Unlike World War II, for example, serious order of battle study has not been a significant feature of Civil War publishing. Even the best campaign and battle studies typically offer only a rudimentary table of organization. However, it should come as little surprise that Gettysburg is one of the few areas where one can find such information in print. Osprey Publishing's Order of Battle series has a separate Union and Confederate volume for each day's fighting but the standard resource has been John Busey and David Martin's Regimental Strengths and Losses at Gettysburg (now in its fourth edition). Recently, the publication of John and Travis Busey's Union Casualties at Gettysburg: A Comprehensive Record has provided scholars and students with unprecedented documentation of the Army of the Potomac's losses. Even so, no existing work attempts the type of campaign spanning combination of atlas, orders of battle (OB), strength numbers, and casualty assessments present in J. David Petruzzi and Steven Stanley's The Gettysburg Campaign in Numbers and Losses.
Remarkably, beginning with Brandy Station and ending at Falling Waters, the study compiles orders of battle (43 by my count) for Gettysburg Campaign clashes of all sizes, from brief battalion sized skirmishes to the mighty multi-day collision of armies. This has never been done before in a single volume. The amount of data contained in the OBs is also unique.
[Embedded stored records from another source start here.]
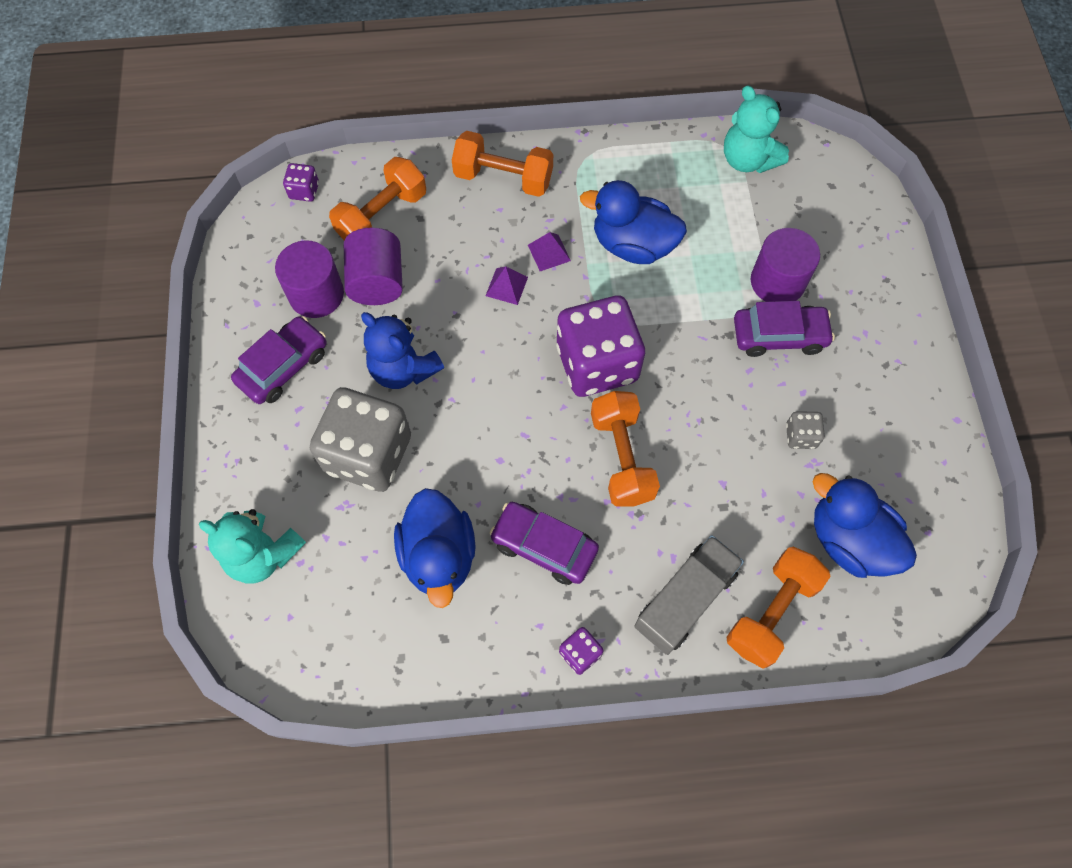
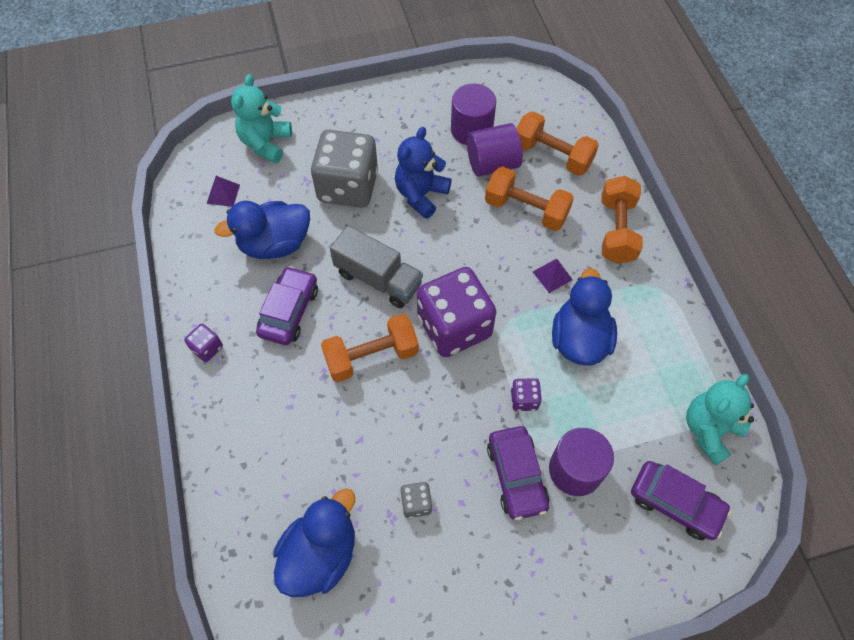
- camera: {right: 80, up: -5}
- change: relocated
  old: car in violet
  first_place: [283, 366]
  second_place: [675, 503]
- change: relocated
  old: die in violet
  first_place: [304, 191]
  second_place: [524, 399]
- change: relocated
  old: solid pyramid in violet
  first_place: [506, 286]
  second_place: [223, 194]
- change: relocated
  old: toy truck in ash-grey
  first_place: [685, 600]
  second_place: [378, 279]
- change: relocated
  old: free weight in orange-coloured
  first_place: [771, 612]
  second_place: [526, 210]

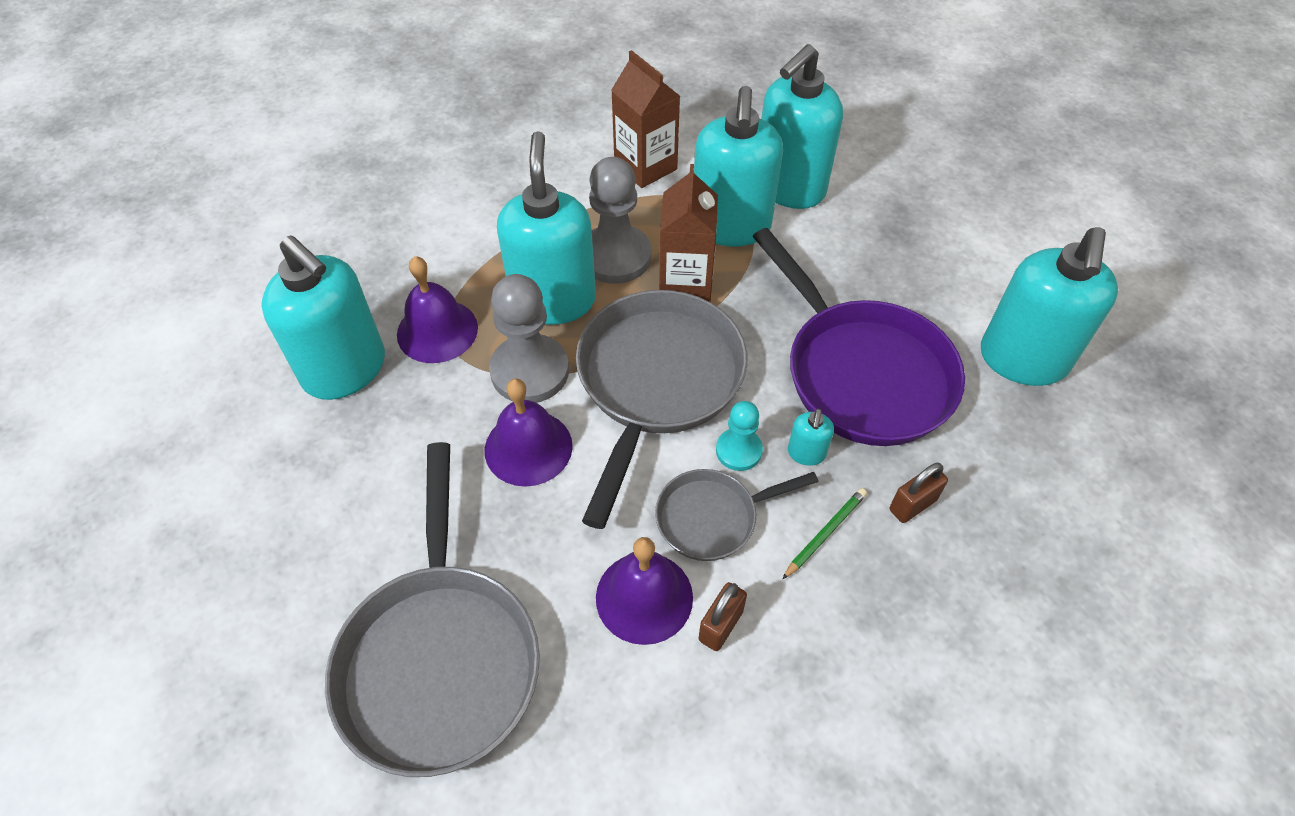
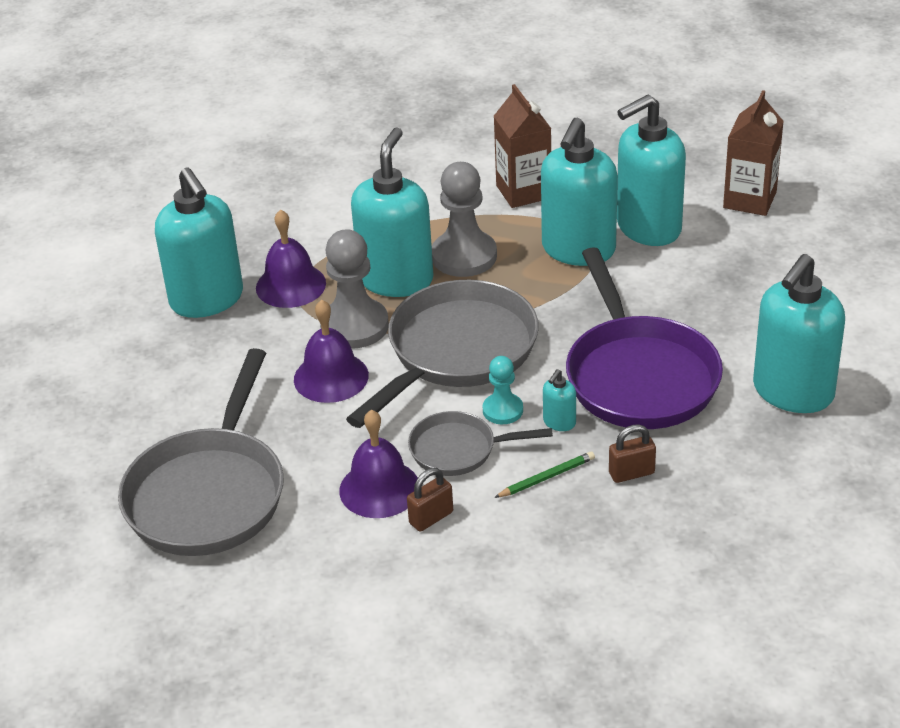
- camera: {right: 20, up: -15}
- change: relocated
  old: carton in dark brown
  first_place: [685, 283]
  second_place: [749, 200]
Whereas most Civil War military history books simply list unit hierarchy and perhaps regimental commanders, Petruzzi and Stanley have gone the extra mile, presenting readers with unit strengths; casualties broken down into categories of killed, mortally wounded, wounded, wounded and captured, captured, and missing; loss percentages for each unit; unit commanders and their replacements; and gun types for the batteries. Appreciative of those that have gone before them, the authors have also plowed their own research into the project. While the OBs are not sourced in the form of footnotes, the authors assure us that O.R. reports and rosters located in the National Archives have been consulted, as well as "manuscripts, magazine and newspaper articles, and letters and diary entries written by participants" (pg. VII). The methodology in terms of how they arrived at the numbers is perhaps not as formalized as some might wish, but the authors do denote with an "(est.)" those entries with a particularly high amount of guesswork involved.
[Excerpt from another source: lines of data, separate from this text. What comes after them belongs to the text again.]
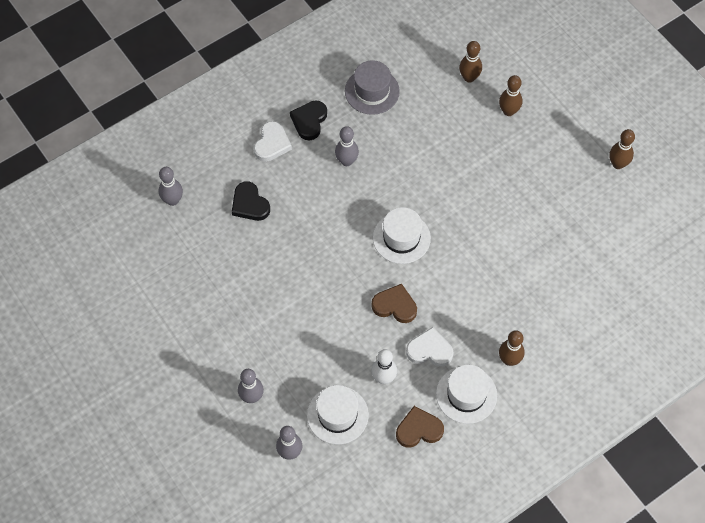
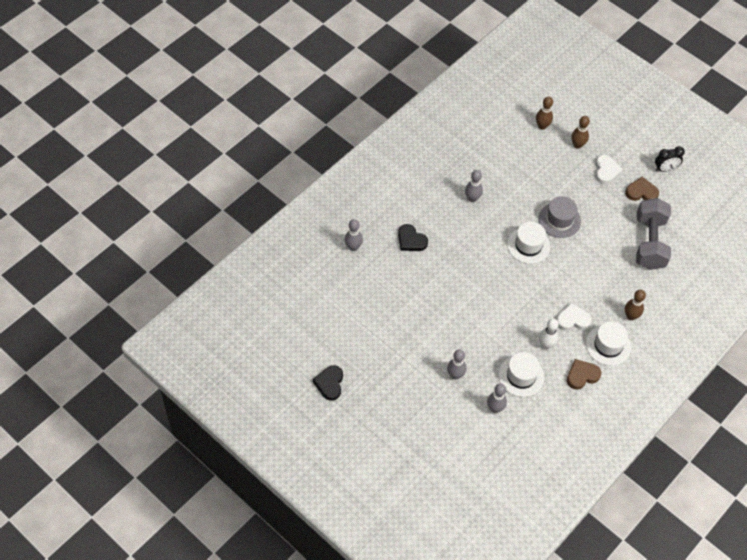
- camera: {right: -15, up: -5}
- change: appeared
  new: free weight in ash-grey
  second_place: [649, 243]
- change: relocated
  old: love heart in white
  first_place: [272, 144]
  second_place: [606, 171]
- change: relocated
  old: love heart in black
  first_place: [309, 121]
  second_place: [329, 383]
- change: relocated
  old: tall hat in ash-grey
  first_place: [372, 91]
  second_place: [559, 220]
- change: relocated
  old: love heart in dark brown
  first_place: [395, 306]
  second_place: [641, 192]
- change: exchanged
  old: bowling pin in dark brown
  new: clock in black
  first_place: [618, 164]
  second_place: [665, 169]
Summaries of all the battles and skirmishes supplement each OB and the vast majority also benefit from the brilliant multi-color cartographic renderings of Steven Stanley. The maps are such an integral part of the book, one might also consider it an atlas. If readers wonder why a publisher would want to compete with its own catalog in this way, it should be remembered that there's as much variety in mapmaker content, style, scale, and emphases as there is with narrative historical writing, so it never hurts to add another perspective. Complaints are few in number and include repeated use of identical photos (sometimes only pages apart) and occasional lapses in copyediting and proofreading.
The Gettysburg Campaign in Numbers and Losses is a true one of a kind creation and a very useful addition to the Gettysburg reference library. Hopefully, publisher Savas Beatie does not consider this a one off enterprise but rather the beginning of another long running series.